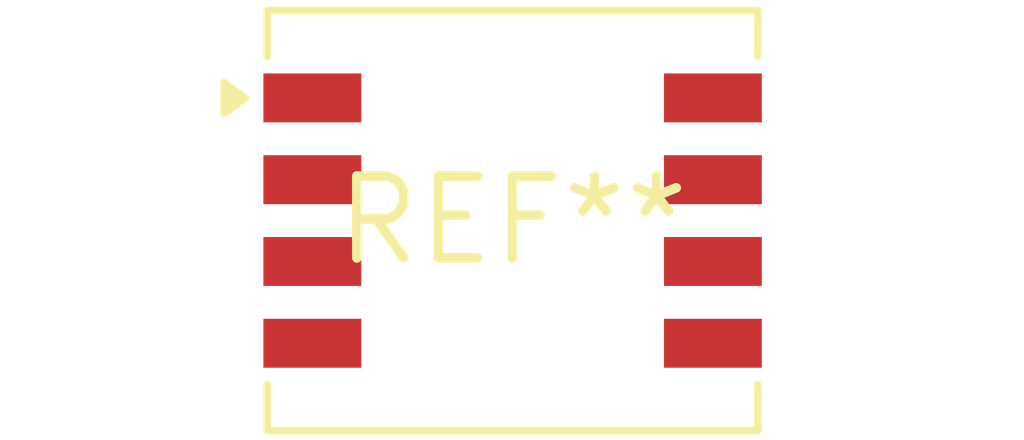
<source format=kicad_pcb>
(kicad_pcb (version 20240108) (generator pcbnew)

  (general
    (thickness 1.6)
  )

  (paper "A4")
  (layers
    (0 "F.Cu" signal)
    (31 "B.Cu" signal)
    (32 "B.Adhes" user "B.Adhesive")
    (33 "F.Adhes" user "F.Adhesive")
    (34 "B.Paste" user)
    (35 "F.Paste" user)
    (36 "B.SilkS" user "B.Silkscreen")
    (37 "F.SilkS" user "F.Silkscreen")
    (38 "B.Mask" user)
    (39 "F.Mask" user)
    (40 "Dwgs.User" user "User.Drawings")
    (41 "Cmts.User" user "User.Comments")
    (42 "Eco1.User" user "User.Eco1")
    (43 "Eco2.User" user "User.Eco2")
    (44 "Edge.Cuts" user)
    (45 "Margin" user)
    (46 "B.CrtYd" user "B.Courtyard")
    (47 "F.CrtYd" user "F.Courtyard")
    (48 "B.Fab" user)
    (49 "F.Fab" user)
    (50 "User.1" user)
    (51 "User.2" user)
    (52 "User.3" user)
    (53 "User.4" user)
    (54 "User.5" user)
    (55 "User.6" user)
    (56 "User.7" user)
    (57 "User.8" user)
    (58 "User.9" user)
  )

  (setup
    (pad_to_mask_clearance 0)
    (pcbplotparams
      (layerselection 0x00010fc_ffffffff)
      (plot_on_all_layers_selection 0x0000000_00000000)
      (disableapertmacros false)
      (usegerberextensions false)
      (usegerberattributes false)
      (usegerberadvancedattributes false)
      (creategerberjobfile false)
      (dashed_line_dash_ratio 12.000000)
      (dashed_line_gap_ratio 3.000000)
      (svgprecision 4)
      (plotframeref false)
      (viasonmask false)
      (mode 1)
      (useauxorigin false)
      (hpglpennumber 1)
      (hpglpenspeed 20)
      (hpglpendiameter 15.000000)
      (dxfpolygonmode false)
      (dxfimperialunits false)
      (dxfusepcbnewfont false)
      (psnegative false)
      (psa4output false)
      (plotreference false)
      (plotvalue false)
      (plotinvisibletext false)
      (sketchpadsonfab false)
      (subtractmaskfromsilk false)
      (outputformat 1)
      (mirror false)
      (drillshape 1)
      (scaleselection 1)
      (outputdirectory "")
    )
  )

  (net 0 "")

  (footprint "Pulse_PA2777NL" (layer "F.Cu") (at 0 0))

)

</source>
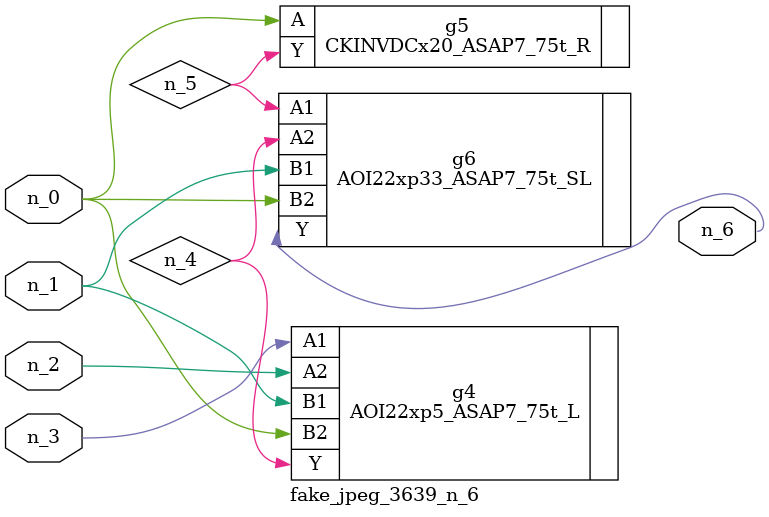
<source format=v>
module fake_jpeg_3639_n_6 (n_0, n_3, n_2, n_1, n_6);

input n_0;
input n_3;
input n_2;
input n_1;

output n_6;

wire n_4;
wire n_5;

AOI22xp5_ASAP7_75t_L g4 ( 
.A1(n_3),
.A2(n_2),
.B1(n_1),
.B2(n_0),
.Y(n_4)
);

CKINVDCx20_ASAP7_75t_R g5 ( 
.A(n_0),
.Y(n_5)
);

AOI22xp33_ASAP7_75t_SL g6 ( 
.A1(n_5),
.A2(n_4),
.B1(n_1),
.B2(n_0),
.Y(n_6)
);


endmodule
</source>
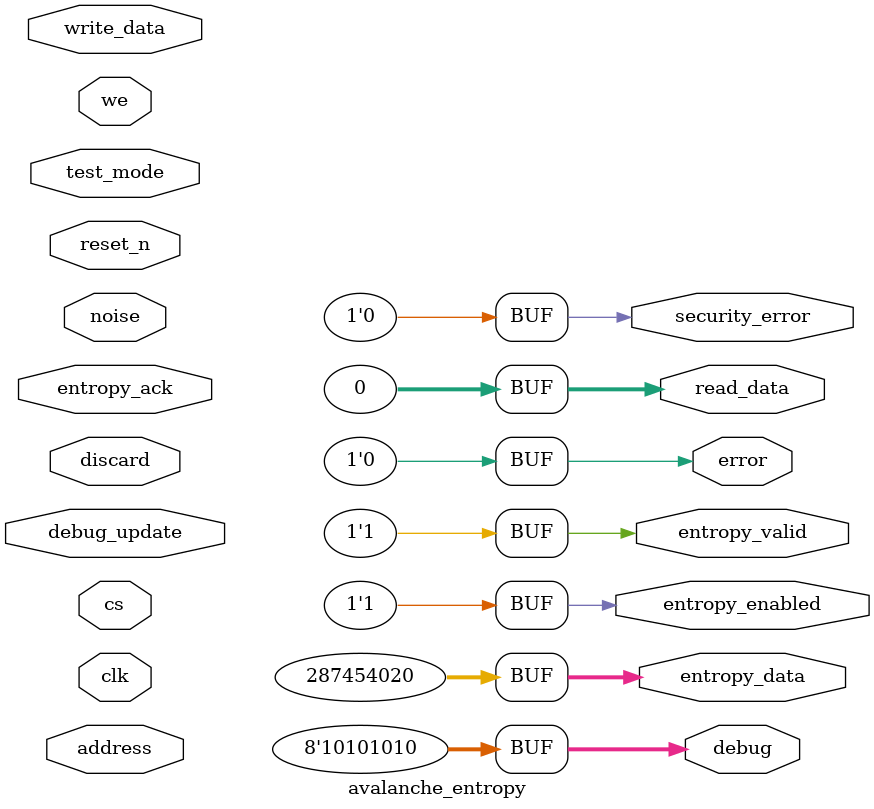
<source format=v>
module avalanche_entropy(	// file.cleaned.mlir:2:3
  input         clk,	// file.cleaned.mlir:2:35
                reset_n,	// file.cleaned.mlir:2:49
                noise,	// file.cleaned.mlir:2:67
                cs,	// file.cleaned.mlir:2:83
                we,	// file.cleaned.mlir:2:96
  input  [7:0]  address,	// file.cleaned.mlir:2:109
  input  [31:0] write_data,	// file.cleaned.mlir:2:127
  input         discard,	// file.cleaned.mlir:2:149
                test_mode,	// file.cleaned.mlir:2:167
                entropy_ack,	// file.cleaned.mlir:2:187
                debug_update,	// file.cleaned.mlir:2:209
  output [31:0] read_data,	// file.cleaned.mlir:2:233
  output        error,	// file.cleaned.mlir:2:254
                security_error,	// file.cleaned.mlir:2:270
                entropy_enabled,	// file.cleaned.mlir:2:295
  output [31:0] entropy_data,	// file.cleaned.mlir:2:321
  output        entropy_valid,	// file.cleaned.mlir:2:345
  output [7:0]  debug	// file.cleaned.mlir:2:369
);

  assign read_data = 32'h0;	// file.cleaned.mlir:5:15, :8:5
  assign error = 1'h0;	// file.cleaned.mlir:6:14, :8:5
  assign security_error = 1'h0;	// file.cleaned.mlir:6:14, :8:5
  assign entropy_enabled = 1'h1;	// file.cleaned.mlir:7:13, :8:5
  assign entropy_data = 32'h11223344;	// file.cleaned.mlir:4:23, :8:5
  assign entropy_valid = 1'h1;	// file.cleaned.mlir:7:13, :8:5
  assign debug = 8'hAA;	// file.cleaned.mlir:3:16, :8:5
endmodule


</source>
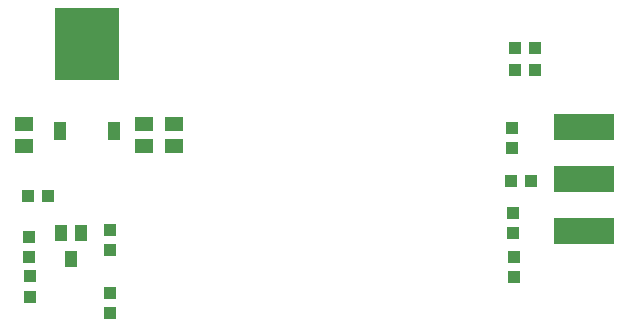
<source format=gtp>
G75*
G70*
%OFA0B0*%
%FSLAX24Y24*%
%IPPOS*%
%LPD*%
%AMOC8*
5,1,8,0,0,1.08239X$1,22.5*
%
%ADD10R,0.0433X0.0394*%
%ADD11R,0.0394X0.0433*%
%ADD12R,0.2000X0.0900*%
%ADD13R,0.2126X0.2441*%
%ADD14R,0.0394X0.0630*%
%ADD15R,0.0591X0.0512*%
%ADD16R,0.0394X0.0551*%
D10*
X010852Y006514D03*
X010852Y007183D03*
X008174Y007073D03*
X008174Y007743D03*
X008153Y008393D03*
X008153Y009062D03*
X024250Y012014D03*
X024250Y012683D03*
X024362Y014608D03*
X025031Y014608D03*
X025017Y015352D03*
X024348Y015352D03*
X024302Y009855D03*
X024302Y009185D03*
D11*
X024307Y008380D03*
X024307Y007711D03*
X024210Y010928D03*
X024879Y010928D03*
X010865Y009307D03*
X010865Y008638D03*
X008786Y010434D03*
X008117Y010434D03*
D12*
X026657Y010981D03*
X026657Y012721D03*
X026657Y009241D03*
D13*
X010087Y015478D03*
D14*
X009189Y012604D03*
X010985Y012604D03*
D15*
X011985Y012826D03*
X012985Y012826D03*
X012985Y012078D03*
X011985Y012078D03*
X007985Y012078D03*
X007985Y012826D03*
D16*
X009228Y009187D03*
X009898Y009187D03*
X009563Y008321D03*
M02*

</source>
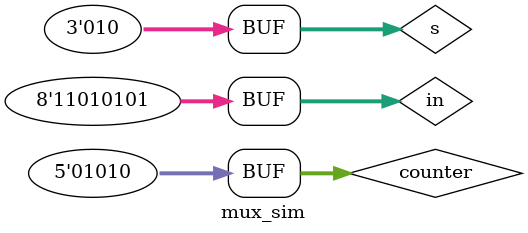
<source format=v>
`timescale 1ns / 1ps


module mux_sim;

	// Inputs
	reg [7:0] in;
	reg [2:0] s;
	reg [4:0] counter;

	// Outputs
	wire out;

	// Instantiate the Unit Under Test (UUT)
	mux81 uut (
		.in(in), 
		.s(s), 
		.out(out)
	);

	initial begin
		in = 8'b1101_0101;
		s = 3'b000;
		for (counter = 0; counter < 10; counter = counter + 1) begin
			#100; 
			s = s + 1'b1;
      end

	end
      
endmodule


</source>
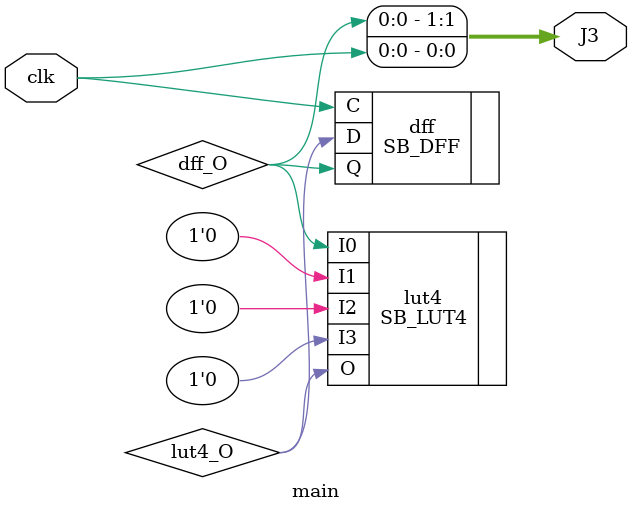
<source format=v>
module main (input clk, output [1:0] J3);
wire  dff_O;
wire lut4_O;
SB_DFF dff (.C(clk), .D(lut4_O), .Q(dff_O));
SB_LUT4 #(.LUT_INIT(16'h5555)) lut4 (.I0(dff_O), .I1(1'b0), .I2(1'b0), .I3(1'b0), .O(lut4_O));
assign J3 = {dff_O, clk};
endmodule


</source>
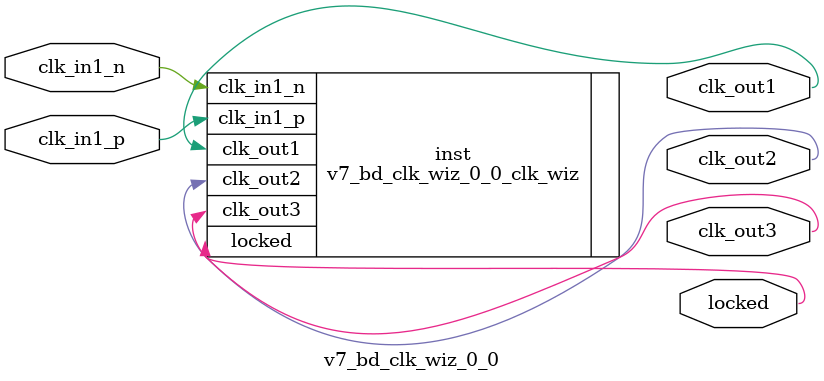
<source format=v>


`timescale 1ps/1ps

(* CORE_GENERATION_INFO = "v7_bd_clk_wiz_0_0,clk_wiz_v6_0_1_0_0,{component_name=v7_bd_clk_wiz_0_0,use_phase_alignment=false,use_min_o_jitter=false,use_max_i_jitter=false,use_dyn_phase_shift=false,use_inclk_switchover=false,use_dyn_reconfig=false,enable_axi=0,feedback_source=FDBK_AUTO,PRIMITIVE=MMCM,num_out_clk=3,clkin1_period=5.000,clkin2_period=10.0,use_power_down=false,use_reset=false,use_locked=true,use_inclk_stopped=false,feedback_type=SINGLE,CLOCK_MGR_TYPE=NA,manual_override=false}" *)

module v7_bd_clk_wiz_0_0 
 (
  // Clock out ports
  output        clk_out1,
  output        clk_out2,
  output        clk_out3,
  // Status and control signals
  output        locked,
 // Clock in ports
  input         clk_in1_p,
  input         clk_in1_n
 );

  v7_bd_clk_wiz_0_0_clk_wiz inst
  (
  // Clock out ports  
  .clk_out1(clk_out1),
  .clk_out2(clk_out2),
  .clk_out3(clk_out3),
  // Status and control signals               
  .locked(locked),
 // Clock in ports
  .clk_in1_p(clk_in1_p),
  .clk_in1_n(clk_in1_n)
  );

endmodule

</source>
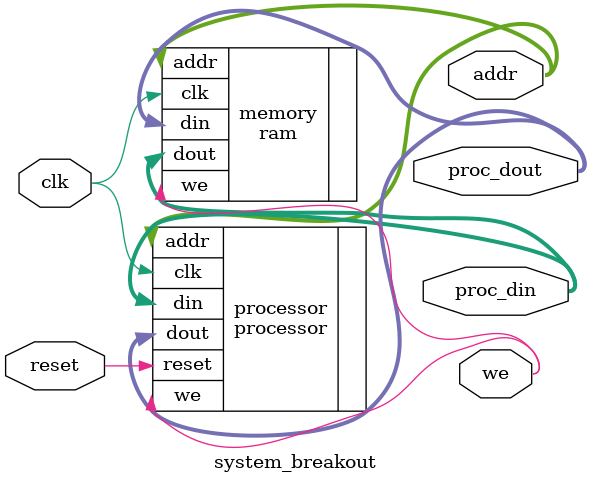
<source format=v>
module system_breakout (
   input          clk,
   input          reset,
   output  [15:0] proc_din,
   output  [15:0] addr,
   output  [15:0] proc_dout,
   output         we
   );
      
   processor processor (
      .clk     (clk      ),
      .reset   (reset    ),
      .din     (proc_din ),
      .addr    (addr     ),
      .dout    (proc_dout),
      .we      (we       )
   );
   
   ram memory (
      .clk     (clk      ),
      .addr    (addr     ),
      .din     (proc_dout),
      .we      (we       ),
      .dout    (proc_din )
   );
   
endmodule
   
</source>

————

_EXERCISE DETAILS_
Among the lines above, find the ones containing "Courtyard" and copy them.

_SOLUTION FOR THIS PROBLEM_
    (46 "B.CrtYd" user "B.Courtyard")
    (47 "F.CrtYd" user "F.Courtyard")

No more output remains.